The 64-year-old lakeside festival, one of the oldest film festivals in the world, has garnered increased attention in recent years for Open Doors, which is partially sponsored by the Swiss government’s Agency for Development and Cooperation. In the previous two years, Open Doors focused on Central Asia and greater China.
 
The aim is to help up-and-coming film makers from those regions finish projects and secure distribution deals, and the agenda includes cash awards and initiatives designed at helping the filmmakers make the industry contacts they need.
 
This year, the festival turns to India, now the world’s largest producer of films. But despite producing some 3,000 films a year, Locarno artistic director Olivier Pere said the world “should not lose sight of the many talented filmmakers across India who are finding it very difficult to express themselves through normal circuits.” Pere said Open Doors will help some of those filmmakers find a voice.
 
Among the scheduled events are screenings of 13 Indian classics, including Raj Kapoor’s Aag, Halodhia Chorate Baodhan Khai (The Yellow Birds) from Jahnu Barua and Adoor Gopalakrishnan’s Nizalkkuthu (Shadow Kill). The acclaimed Gopalakrishnan will be on hand personally to present his film. The festival will also present a retrospective of the work of Satyajit Ray.

* _Provided data_
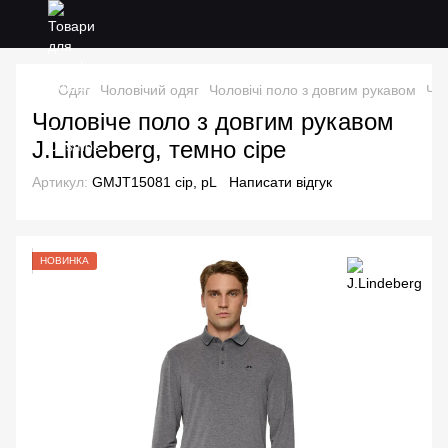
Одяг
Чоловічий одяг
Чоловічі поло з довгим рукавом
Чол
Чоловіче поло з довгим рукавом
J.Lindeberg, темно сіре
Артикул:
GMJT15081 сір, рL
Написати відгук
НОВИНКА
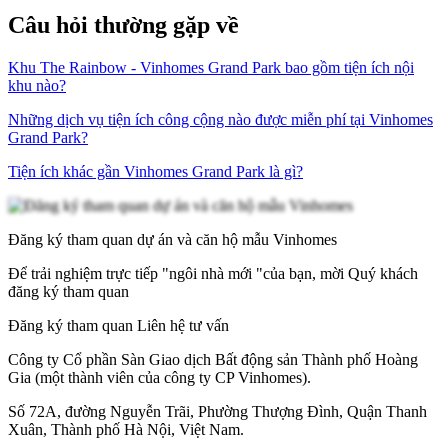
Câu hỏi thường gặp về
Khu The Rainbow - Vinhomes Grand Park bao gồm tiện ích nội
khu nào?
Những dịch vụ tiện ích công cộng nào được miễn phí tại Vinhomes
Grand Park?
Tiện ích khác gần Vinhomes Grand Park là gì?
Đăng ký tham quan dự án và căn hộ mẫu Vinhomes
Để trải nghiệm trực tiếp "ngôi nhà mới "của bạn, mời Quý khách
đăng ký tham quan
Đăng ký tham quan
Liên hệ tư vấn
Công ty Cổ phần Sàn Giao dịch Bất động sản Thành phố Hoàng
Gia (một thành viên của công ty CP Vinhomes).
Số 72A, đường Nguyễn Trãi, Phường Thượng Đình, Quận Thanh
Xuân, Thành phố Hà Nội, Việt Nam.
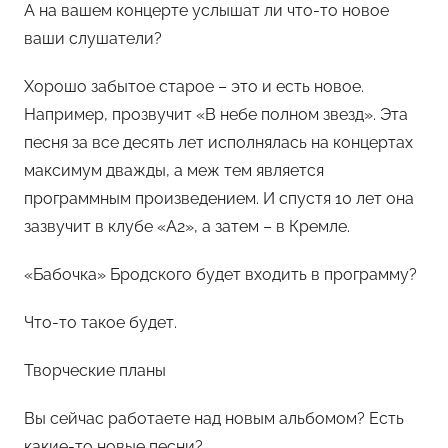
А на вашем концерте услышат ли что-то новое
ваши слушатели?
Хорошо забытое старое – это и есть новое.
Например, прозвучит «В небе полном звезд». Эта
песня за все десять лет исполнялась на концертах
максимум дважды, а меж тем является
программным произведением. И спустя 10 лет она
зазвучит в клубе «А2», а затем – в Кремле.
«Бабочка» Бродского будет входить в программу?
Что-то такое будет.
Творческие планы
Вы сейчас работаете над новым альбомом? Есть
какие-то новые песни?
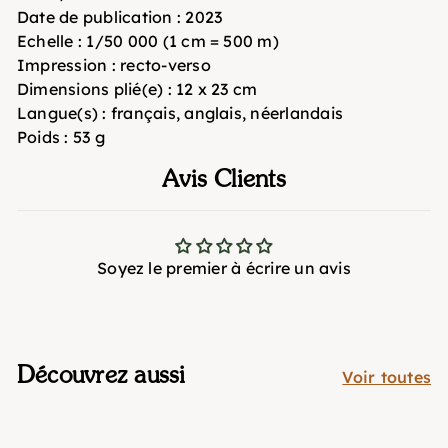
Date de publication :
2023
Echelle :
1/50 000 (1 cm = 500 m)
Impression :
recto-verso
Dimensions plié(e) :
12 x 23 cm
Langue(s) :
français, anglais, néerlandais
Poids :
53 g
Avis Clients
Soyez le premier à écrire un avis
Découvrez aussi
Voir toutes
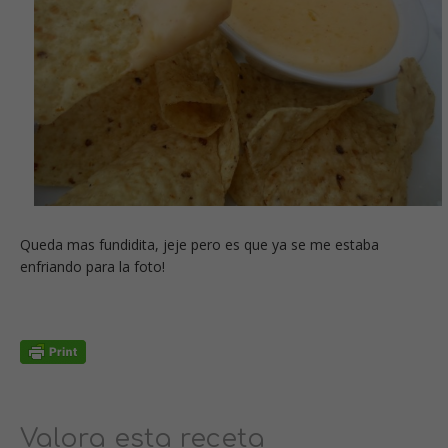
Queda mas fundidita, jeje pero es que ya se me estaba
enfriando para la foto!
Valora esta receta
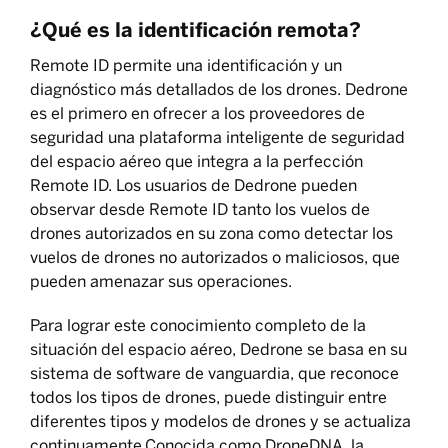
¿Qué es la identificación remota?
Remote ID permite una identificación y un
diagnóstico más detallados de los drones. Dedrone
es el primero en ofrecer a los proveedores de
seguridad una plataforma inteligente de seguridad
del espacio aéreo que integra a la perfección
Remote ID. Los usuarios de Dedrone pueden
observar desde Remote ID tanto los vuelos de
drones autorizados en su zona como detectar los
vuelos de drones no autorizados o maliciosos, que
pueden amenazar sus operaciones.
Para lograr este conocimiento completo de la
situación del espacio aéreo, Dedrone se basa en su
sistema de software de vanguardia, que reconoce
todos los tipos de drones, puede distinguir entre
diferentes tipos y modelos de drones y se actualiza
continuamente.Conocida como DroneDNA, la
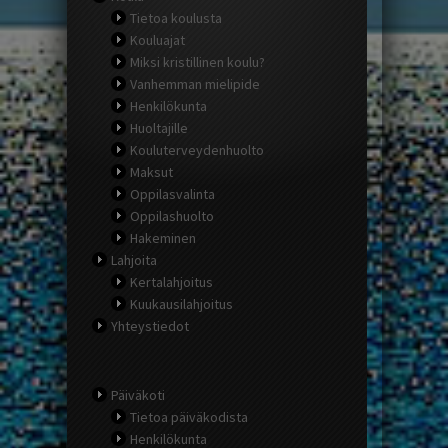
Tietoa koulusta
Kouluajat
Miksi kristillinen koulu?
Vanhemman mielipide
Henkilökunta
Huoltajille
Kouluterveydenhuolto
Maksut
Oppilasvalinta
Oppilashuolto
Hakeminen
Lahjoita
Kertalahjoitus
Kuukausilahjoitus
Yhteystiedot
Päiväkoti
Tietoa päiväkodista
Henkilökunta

...

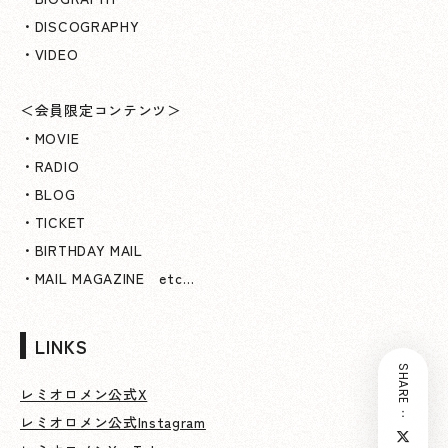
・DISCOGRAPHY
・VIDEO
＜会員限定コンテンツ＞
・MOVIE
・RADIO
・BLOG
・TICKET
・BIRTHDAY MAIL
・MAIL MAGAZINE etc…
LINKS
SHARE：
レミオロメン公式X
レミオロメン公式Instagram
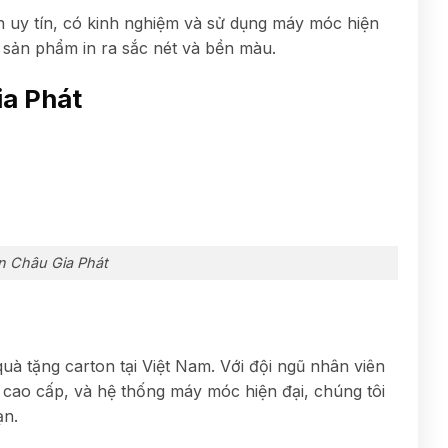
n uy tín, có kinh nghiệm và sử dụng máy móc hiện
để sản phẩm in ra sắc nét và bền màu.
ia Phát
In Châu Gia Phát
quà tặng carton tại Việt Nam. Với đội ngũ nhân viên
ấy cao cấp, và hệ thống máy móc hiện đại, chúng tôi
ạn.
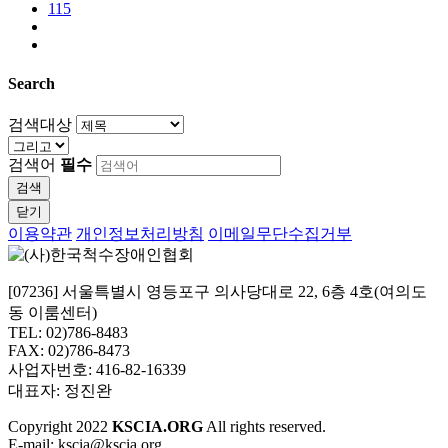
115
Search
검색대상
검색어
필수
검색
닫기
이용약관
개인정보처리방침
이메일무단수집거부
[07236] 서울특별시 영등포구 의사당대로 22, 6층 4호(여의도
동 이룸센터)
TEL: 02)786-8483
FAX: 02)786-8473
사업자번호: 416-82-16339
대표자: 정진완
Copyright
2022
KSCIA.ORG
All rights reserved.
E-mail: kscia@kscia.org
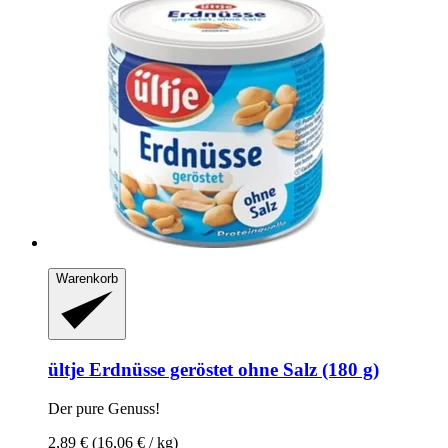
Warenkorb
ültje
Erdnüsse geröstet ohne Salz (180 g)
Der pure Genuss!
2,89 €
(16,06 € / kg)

* _Exercise tasks_
**1.** In the records, copy out again the lines from the one containing "n uy tín, có" through the one containing "(16,06 € / kg)", both included, leaving out the pictures.
**2.** Proceed with the text about Locarno's Open Doors program from where it stops.
The records are unrelated to the text.

* _Answers by item number_
**1.**
n uy tín, có kinh nghiệm và sử dụng máy móc hiện
để sản phẩm in ra sắc nét và bền màu.
ia Phát
In Châu Gia Phát
quà tặng carton tại Việt Nam. Với đội ngũ nhân viên
ấy cao cấp, và hệ thống máy móc hiện đại, chúng tôi
ạn.
115
Search
검색대상
검색어
필수
검색
닫기
이용약관
개인정보처리방침
이메일무단수집거부
[07236] 서울특별시 영등포구 의사당대로 22, 6층 4호(여의도
동 이룸센터)
TEL: 02)786-8483
FAX: 02)786-8473
사업자번호: 416-82-16339
대표자: 정진완
Copyright
2022
KSCIA.ORG
All rights reserved.
E-mail: kscia@kscia.org
Warenkorb
ültje
Erdnüsse geröstet ohne Salz (180 g)
Der pure Genuss!
2,89 €
(16,06 € / kg)

**2.**
 
But the main event will be the co-production lab in which a dozen Indian projects have been selected. The winners will be named Aug. 9.
 
Of course, Open Doors will be taking place amid a slate of high-profile screenings in the main part of the festival, including the festival’s signature Piazza Grande screenings, Europe’s largest – and one of its most picturesque – film venues.
 
The main program includes an intriguing mix of Hollywood blockbusters like Jon Favreau’s Cowboys & Aliens, which stars Harrison Ford, Daniel Craig and Olivia Wilde. All are expected to make an appearance for the screening and Super 8 from J.J. Abrams, and the kind of auteur films Locarno is known for uncovering. One that could straddle both sides is And If We Lived Together from Stephanie Robelin, Jane Fonda’s first film made in France in nearly four decades.
 
Other highlights from the 20-film competition lineup that includes some 15 world premieres is Low Life from France’s Nicolas Klotz, Julia Loktev’s The Loneliest Planet and El Ano del Tigre (The Year of the Tiger) from Sebastian Lelio. Also on the main competition program is Tanathur (Last Days in Jerusalem) another world premier from Israeli director Tawfik Abu Wael, which got its start in Locarno’s Open Doors film lab four years ago, and two international premieres of U.S. films: Azazel Jacob’s Terri and Another Earth from Mike Cahill.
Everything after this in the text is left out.